## REQUEST
Count the lines in the records below that contain the string "Elevator", matching case exactly. Give only the number.

### ROWS

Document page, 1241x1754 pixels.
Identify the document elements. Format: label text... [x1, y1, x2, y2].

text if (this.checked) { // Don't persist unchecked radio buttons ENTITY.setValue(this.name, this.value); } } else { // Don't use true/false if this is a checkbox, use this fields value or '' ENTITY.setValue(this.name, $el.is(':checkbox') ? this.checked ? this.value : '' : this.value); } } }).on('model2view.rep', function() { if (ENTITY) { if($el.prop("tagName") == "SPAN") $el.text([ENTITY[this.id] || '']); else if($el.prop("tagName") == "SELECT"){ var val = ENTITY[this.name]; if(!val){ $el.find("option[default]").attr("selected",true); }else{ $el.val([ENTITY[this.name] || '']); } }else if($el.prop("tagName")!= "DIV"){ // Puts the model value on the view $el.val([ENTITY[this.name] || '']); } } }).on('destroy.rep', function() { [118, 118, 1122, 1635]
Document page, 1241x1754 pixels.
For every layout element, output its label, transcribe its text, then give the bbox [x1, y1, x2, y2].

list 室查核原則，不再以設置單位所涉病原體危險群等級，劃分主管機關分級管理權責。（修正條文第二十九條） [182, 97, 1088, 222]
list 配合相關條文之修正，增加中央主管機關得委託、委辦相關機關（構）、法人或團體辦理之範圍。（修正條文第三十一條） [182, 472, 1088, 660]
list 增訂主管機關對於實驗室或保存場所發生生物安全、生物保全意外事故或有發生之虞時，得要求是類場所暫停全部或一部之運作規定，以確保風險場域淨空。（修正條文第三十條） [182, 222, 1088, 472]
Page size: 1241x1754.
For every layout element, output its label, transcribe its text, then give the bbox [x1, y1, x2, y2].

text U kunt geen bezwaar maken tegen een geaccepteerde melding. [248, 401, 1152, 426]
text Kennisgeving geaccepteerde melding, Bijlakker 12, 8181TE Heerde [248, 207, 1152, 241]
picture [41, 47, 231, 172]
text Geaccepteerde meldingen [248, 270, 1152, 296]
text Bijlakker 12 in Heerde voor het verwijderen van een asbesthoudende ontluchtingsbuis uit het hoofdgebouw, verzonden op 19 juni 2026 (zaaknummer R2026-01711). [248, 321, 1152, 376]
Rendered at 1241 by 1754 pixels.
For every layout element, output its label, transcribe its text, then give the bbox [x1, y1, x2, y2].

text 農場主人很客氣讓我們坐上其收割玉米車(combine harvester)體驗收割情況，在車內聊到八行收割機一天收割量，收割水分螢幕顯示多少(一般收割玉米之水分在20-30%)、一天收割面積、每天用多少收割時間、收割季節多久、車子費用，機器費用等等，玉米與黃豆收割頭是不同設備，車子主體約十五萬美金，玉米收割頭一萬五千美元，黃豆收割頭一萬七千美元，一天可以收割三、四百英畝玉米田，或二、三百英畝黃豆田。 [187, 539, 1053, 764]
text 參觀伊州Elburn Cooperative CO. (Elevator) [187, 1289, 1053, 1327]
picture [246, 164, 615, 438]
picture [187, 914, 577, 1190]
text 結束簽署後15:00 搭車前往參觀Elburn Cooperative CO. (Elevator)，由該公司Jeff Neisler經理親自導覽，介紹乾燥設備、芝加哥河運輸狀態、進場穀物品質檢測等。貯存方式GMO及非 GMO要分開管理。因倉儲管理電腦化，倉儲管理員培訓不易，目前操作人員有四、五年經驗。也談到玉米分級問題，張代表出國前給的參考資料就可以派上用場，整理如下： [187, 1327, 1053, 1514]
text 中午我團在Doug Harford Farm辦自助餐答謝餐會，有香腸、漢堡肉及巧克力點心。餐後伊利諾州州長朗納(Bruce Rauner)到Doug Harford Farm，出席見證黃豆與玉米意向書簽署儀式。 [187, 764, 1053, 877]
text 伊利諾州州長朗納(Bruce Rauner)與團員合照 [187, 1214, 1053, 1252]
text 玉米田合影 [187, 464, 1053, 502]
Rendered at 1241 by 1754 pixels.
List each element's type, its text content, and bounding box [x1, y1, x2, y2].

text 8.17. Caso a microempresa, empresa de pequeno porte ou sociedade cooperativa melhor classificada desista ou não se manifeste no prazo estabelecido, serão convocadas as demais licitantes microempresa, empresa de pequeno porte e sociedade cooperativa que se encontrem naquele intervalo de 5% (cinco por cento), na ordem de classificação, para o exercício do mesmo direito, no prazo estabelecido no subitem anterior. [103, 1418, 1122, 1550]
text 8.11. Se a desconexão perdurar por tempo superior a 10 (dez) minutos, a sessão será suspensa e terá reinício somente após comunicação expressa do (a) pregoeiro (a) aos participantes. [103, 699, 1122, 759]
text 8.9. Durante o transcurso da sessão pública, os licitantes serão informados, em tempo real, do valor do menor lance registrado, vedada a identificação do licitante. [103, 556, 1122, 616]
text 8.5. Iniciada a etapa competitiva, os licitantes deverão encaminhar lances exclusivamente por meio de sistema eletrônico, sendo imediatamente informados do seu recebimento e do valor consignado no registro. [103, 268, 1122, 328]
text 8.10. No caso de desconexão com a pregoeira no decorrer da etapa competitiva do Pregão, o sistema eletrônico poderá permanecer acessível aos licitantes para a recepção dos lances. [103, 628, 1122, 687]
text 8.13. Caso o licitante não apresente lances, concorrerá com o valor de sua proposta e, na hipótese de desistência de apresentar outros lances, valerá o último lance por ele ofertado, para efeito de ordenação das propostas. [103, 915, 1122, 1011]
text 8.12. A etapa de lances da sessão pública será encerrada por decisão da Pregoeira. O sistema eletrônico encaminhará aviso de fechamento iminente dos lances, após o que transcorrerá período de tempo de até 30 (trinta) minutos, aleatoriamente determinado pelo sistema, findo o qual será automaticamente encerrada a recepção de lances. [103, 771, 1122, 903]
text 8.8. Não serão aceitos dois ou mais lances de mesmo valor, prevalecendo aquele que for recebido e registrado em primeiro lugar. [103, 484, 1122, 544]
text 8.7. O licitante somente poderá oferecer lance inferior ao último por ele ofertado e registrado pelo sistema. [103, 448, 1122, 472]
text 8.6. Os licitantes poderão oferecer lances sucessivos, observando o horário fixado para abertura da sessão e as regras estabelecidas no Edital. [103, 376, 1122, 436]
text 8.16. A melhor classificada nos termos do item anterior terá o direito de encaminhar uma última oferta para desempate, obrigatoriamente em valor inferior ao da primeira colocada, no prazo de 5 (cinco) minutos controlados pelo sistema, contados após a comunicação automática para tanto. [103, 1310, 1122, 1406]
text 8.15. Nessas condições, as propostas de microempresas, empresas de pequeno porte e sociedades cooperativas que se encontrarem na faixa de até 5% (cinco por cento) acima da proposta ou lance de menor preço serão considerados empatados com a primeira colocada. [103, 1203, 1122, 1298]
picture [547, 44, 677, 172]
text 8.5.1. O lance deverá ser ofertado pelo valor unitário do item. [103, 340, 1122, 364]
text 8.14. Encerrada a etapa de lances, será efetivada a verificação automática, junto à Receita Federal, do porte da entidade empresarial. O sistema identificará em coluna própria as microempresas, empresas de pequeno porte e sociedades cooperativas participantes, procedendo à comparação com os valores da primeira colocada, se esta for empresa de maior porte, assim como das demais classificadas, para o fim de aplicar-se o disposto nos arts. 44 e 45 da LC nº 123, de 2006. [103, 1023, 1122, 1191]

######

## RESPONSE TO THE EXERCISE
2